* What is needed *
In the entries below, print exactly the lines from the first through the one with "Bennekinus, broeder van Thorn", both included, and none of the pictures.
<<<<
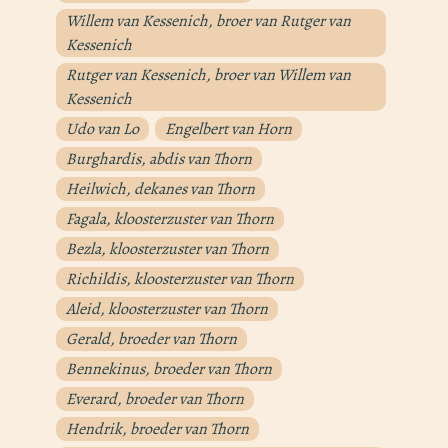
Willem van Kessenich, broer van Rutger van
Kessenich
Rutger van Kessenich, broer van Willem van
Kessenich
Udo van Lo
Engelbert van Horn
Burghardis, abdis van Thorn
Heilwich, dekanes van Thorn
Fagala, kloosterzuster van Thorn
Bezla, kloosterzuster van Thorn
Richildis, kloosterzuster van Thorn
Aleid, kloosterzuster van Thorn
Gerald, broeder van Thorn
Bennekinus, broeder van Thorn
Everard, broeder van Thorn
Hendrik, broeder van Thorn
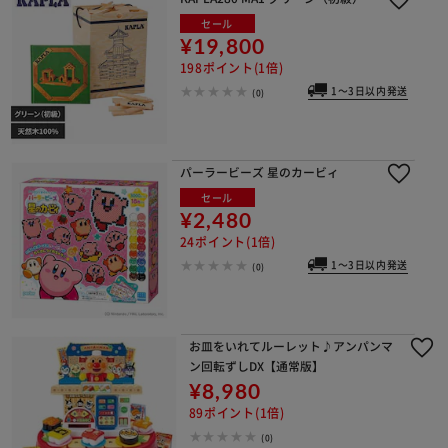
セール
¥19,800
198ポイント(1倍)
1～3日以内発送
(0)
パーラービーズ 星のカービィ
セール
¥2,480
24ポイント(1倍)
1～3日以内発送
(0)
お皿をいれてルーレット♪アンパンマ
ン回転ずしDX【通常版】
¥8,980
89ポイント(1倍)
(0)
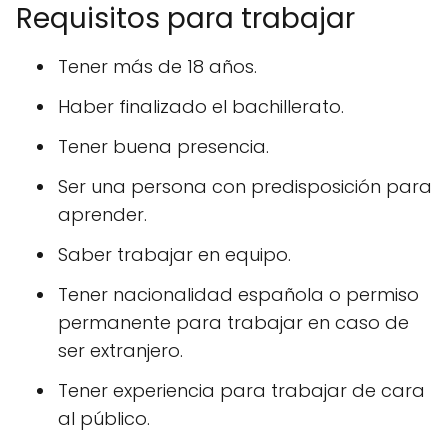
Requisitos para trabajar
Tener más de 18 años.
Haber finalizado el bachillerato.
Tener buena presencia.
Ser una persona con predisposición para
aprender.
Saber trabajar en equipo.
Tener nacionalidad española o permiso
permanente para trabajar en caso de
ser extranjero.
Tener experiencia para trabajar de cara
al público.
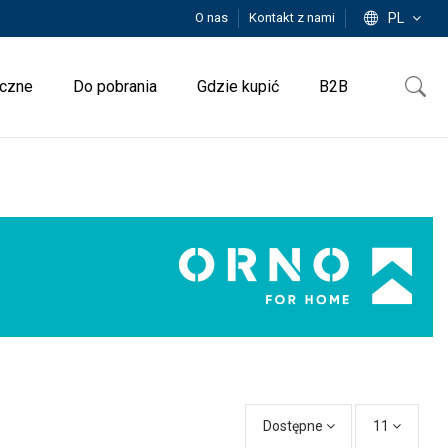
O nas
Kontakt z nami
PL
iczne
Do pobrania
Gdzie kupić
B2B
Dostępne
11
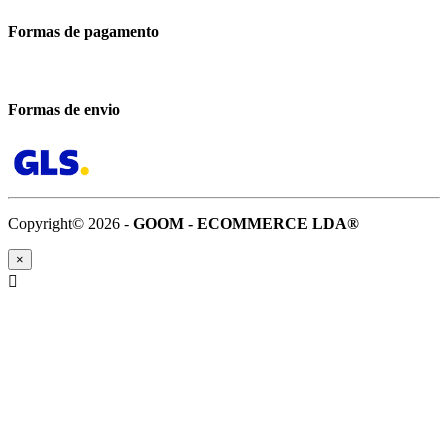
Formas de pagamento
Formas de envio
Copyright© 2026 -
GOOM - ECOMMERCE LDA®
×

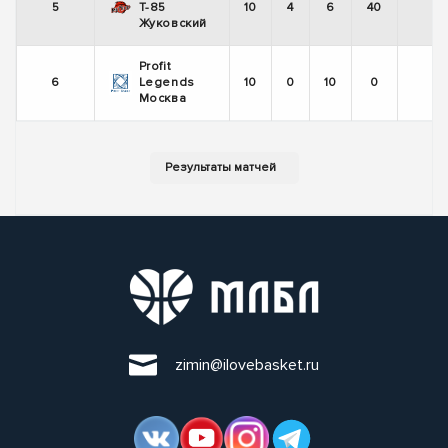
5
Т-85
10
4
6
40
-
Жуковский
Profit
6
Legends
10
0
10
0
-
Москва
zimin@ilovebasket.ru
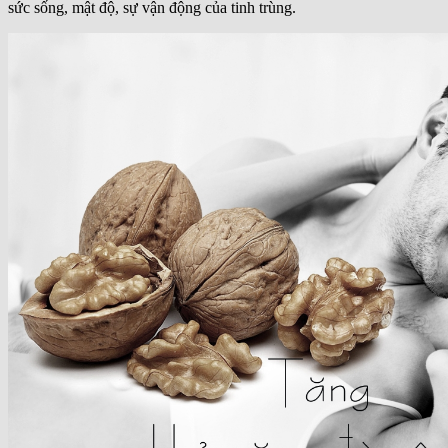
sức sống, mật độ, sự vận động của tinh trùng.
>>>>
* Reply to the exercise *
Willem van Kessenich, broer van Rutger van
Kessenich
Rutger van Kessenich, broer van Willem van
Kessenich
Udo van Lo
Engelbert van Horn
Burghardis, abdis van Thorn
Heilwich, dekanes van Thorn
Fagala, kloosterzuster van Thorn
Bezla, kloosterzuster van Thorn
Richildis, kloosterzuster van Thorn
Aleid, kloosterzuster van Thorn
Gerald, broeder van Thorn
Bennekinus, broeder van Thorn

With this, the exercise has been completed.